Pregnant women only get to know the midwife shortly before the birth

Nevertheless, the unrest is still not enough. You really need one midwife for every woman, she says. “The best thing of all is when you have the women in the care, doing the birth with them and the postpartum period,” she explains, shortly after giving birth to her first baby that day. A planned cesarean section. The young parents only met their midwife an hour earlier.

All-round care would be better, according to Unruh. The experienced midwife actually finds that the most beautiful thing about her job. However, for financial reasons and because she was no longer strong enough to be on call 24 hours a day, she gave up the close supervision. “Then you have to give it up at some point and go into shift work,” she says. In general, the situation of midwives in Germany hardly allows for support throughout the entire pregnancy.

There are around 26,000 midwives throughout Germany. About 10,000 of them are permanently employed in clinics. The rest work freelance or part-time, according to the German Association of Midwives with the latest figures from 2020. This is not enough to cover the need for support.

The need for midwives is great.

“Permanent stress and poor pay”

Poor supply infrastructure and difficulties in reconciling family and work are only part of the problem. “The work in the clinics is characterized by constant stress and poor pay,” explains Ulrike Geppert-Orthofer, President of the German Association of Midwives. “All in all, it is often not possible for the female colleagues to take care of women and children in the way they have learned and in line with professional ethics.”

According to Geppert-Orthofer, many midwives would therefore leave clinical obstetrics or even the entire profession. The president of the association demands that midwife-led obstetrics be anchored in basic care and offered directly where the families live. The midwives’ congress, which will take place in Berlin until tomorrow, should also draw attention to this.

Claudia Unruh is also familiar with these problems. In your opinion, the situation could be very different. “I’m sure that if the men would have the children, we would have had one-to-one care long ago,” she says during a short break in the midwife’s office.

Claudia Unruh, who has been giving birth to newborns for 30 years, is relaxed about the next delivery. “She had her first child within 40 minutes, I’m sure it will be relatively quick.”

Shortly thereafter her beeper rings. “The contractions have probably gotten stronger,” exclaims Claudia Unruh as she quickly walks into the expectant mother’s room. In front of the door it becomes clear: the birth is about to begin. The words of the midwife mingle with the cries of the woman giving birth. “Of course you can do it. You’re a grenade,” Unruh encourages her.

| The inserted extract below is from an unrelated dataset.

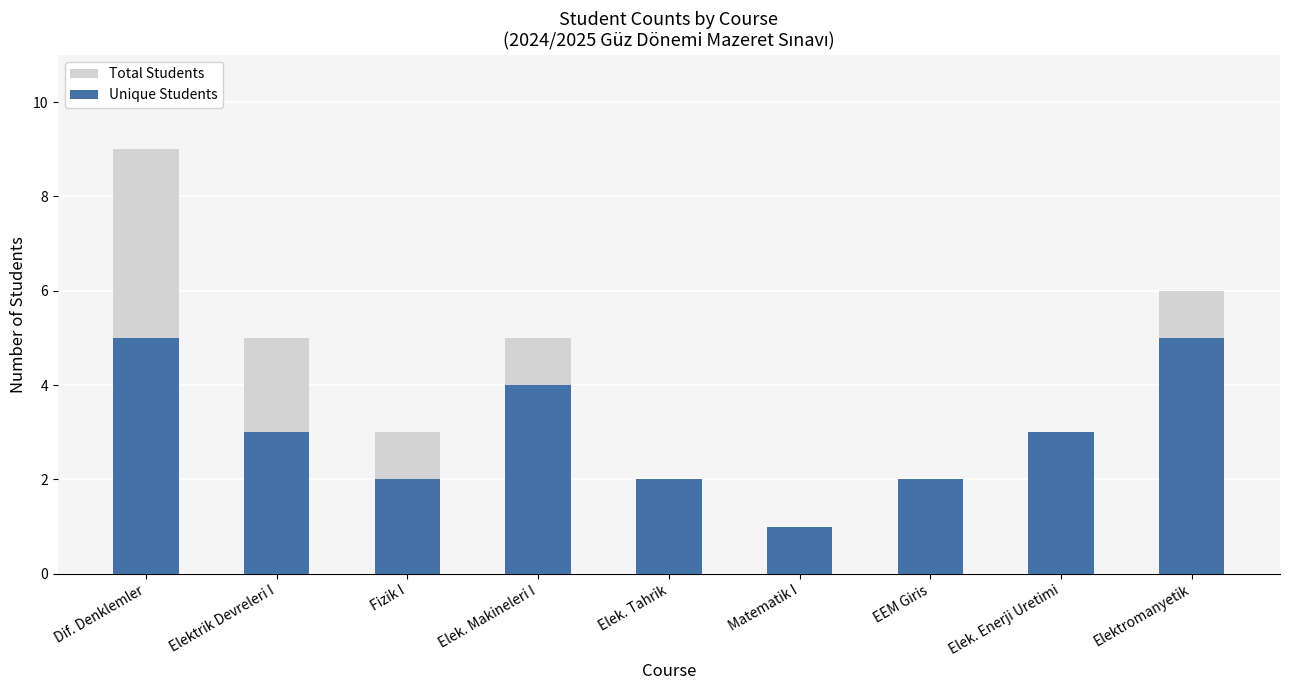

Which series has the largest range (max minus min)?

Total Students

Suddenly hectic breaks out

The delivery is much harder than expected. The woman needs a break, Unruh needs an exchange with her colleagues. “She’s at a point where she doesn’t want to anymore. You just have to leave her alone for a moment.” If she were employed in a conventional clinic, she would now have finished work. An eight-hour day is over.

Instead, it goes back to the exhausted woman’s room – and suddenly hectic breaks out. Where the midwives otherwise radiate absolute calm, they now run down the hallway and rush to help Unruh. First two, then four, then six of them. In the end, it takes seven women to bring the baby into the world.

The child, Unruh recounts later, was already out with his head, but his shoulders were stuck. It couldn’t breathe anymore – danger to life. With combined forces, the midwives turned the child.

Life and death are close together

“The woman was so scared, it wasn’t so nice,” says Unruh afterwards. She is exhausted but happy. Life and death are very close together on these corridors. But that doesn’t bother her. “You must never lose respect for being responsible for two people,” she explains. “You just have to do it to the best of your knowledge and belief.”

In an hour, Unruh will have finished work and will hand over responsibility to her colleagues. But now she has to change her clothes. She is bathed in amniotic fluid.